"Don't spend more than you earn" is an insight from the ages.
The 13th-century architect, mathematician, artist and Renaissance intellectual Leon Battista Alberti cautioned "that your expenditure should never exceed your income." The 19th-century novelist Charles Dickens memorably captured the same sentiment in David Copperfield. The kindly but debt-ridden Mr. Wilkins Micawber advised a young David Copperfield, "Annual income twenty pounds, annual expenditure nineteen nineteen six, result happiness. Annual income twenty pounds, annual expenditure twenty pounds ought and six, result misery."
It may reflect an improving economy or the arrival of spring, but I have been getting more questions about establishing a budget to embrace happiness and not misery. A budget is simply a way to seize control over financial chaos. The payoff is that you end up spending your money where you want and save for what you would like to do. For a relatively small investment in time and effort, a budget has the potential to generate a lifetime of good financial habits.
What goes into a budget? Everything related to money. It includes your essential expenditures, such as housing and food, to your discretionary expenses like beauty salon and cable TV, to debts such as car loan and credit card balances and, of course, your income. When you've gathered all the numbers and converted them into monthly figures, you can calculate the bottom line: Your monthly net income minus your total monthly expenses.

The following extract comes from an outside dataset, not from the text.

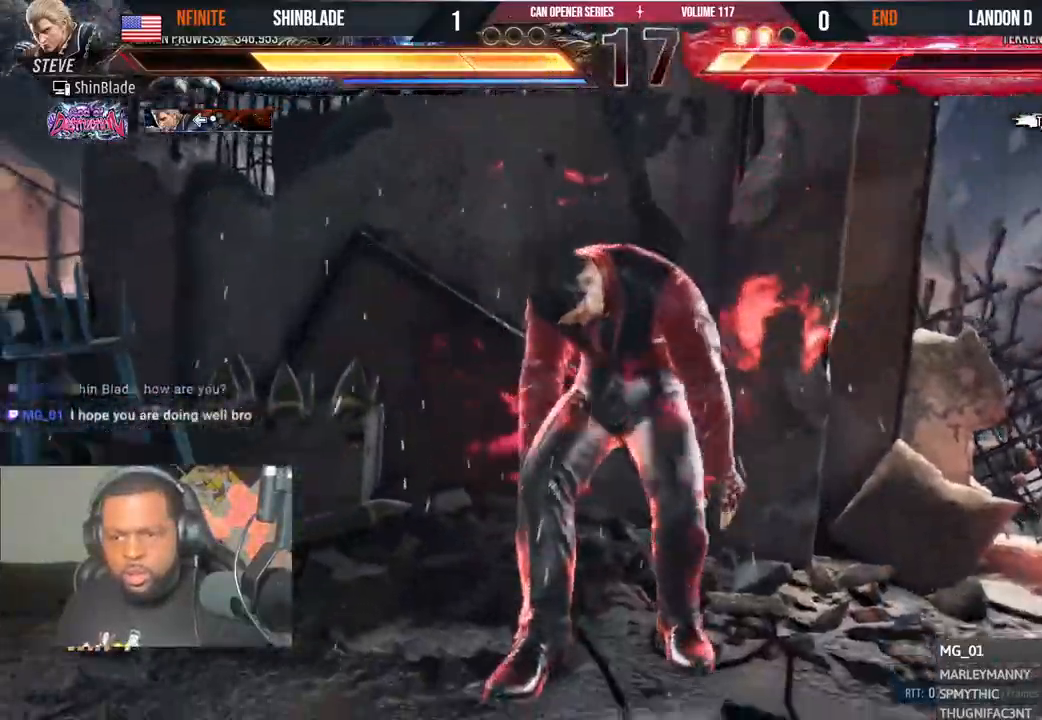
{"buttons": [], "left_stick": "center", "right_stick": "center", "events": [[17, "right_stick", "right"], [83, "right_stick", "center"]]}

There are plenty of tools available to help you construct a budget. Quicken is among several excellent computer programs for data management. Better yet, the new generation of online services for budgeting is terrific. For example, Mint.com is remarkably easy to use. (It has been bought by Quicken.) Mint will aggregate all your credit card, savings, investment, mortgage, auto loan and other financial data. You mine the information to see where your money is going. Mint is a monitoring tool that facilitates budgeting. The web-based budgeting tool sites keep getting better, too. Many banks, credit unions and other financial institutions are improving their online budgeting programs for customers, too.
But tracking expenditures with a calculator, notebook and pencil works well, too, in most circumstances.
Budgeting is a tool, not a goal. In an interview I did several years ago with Eric Tyson, author of "Personal Finance for Dummies'' (and a number of other terrific finance books) we talked about a couple that was making a budget. They were eager to do all kinds of data entry on the computer. Tyson's response was "do they really need to be tracking all of their spending on a monthly basis? Because if they set a specific savings goal like, 'we are going to save 10 percent of our income ... each month,' and they are able to do that, then my feeling is who cares where it goes after you have accomplished that savings."
I vote for keeping a record of your spending for several months to find out where your money is going, and use that for creating a working budget. But once you have one, it's no longer necessary to minutely follow your expenses -- unless there's a good reason to do it.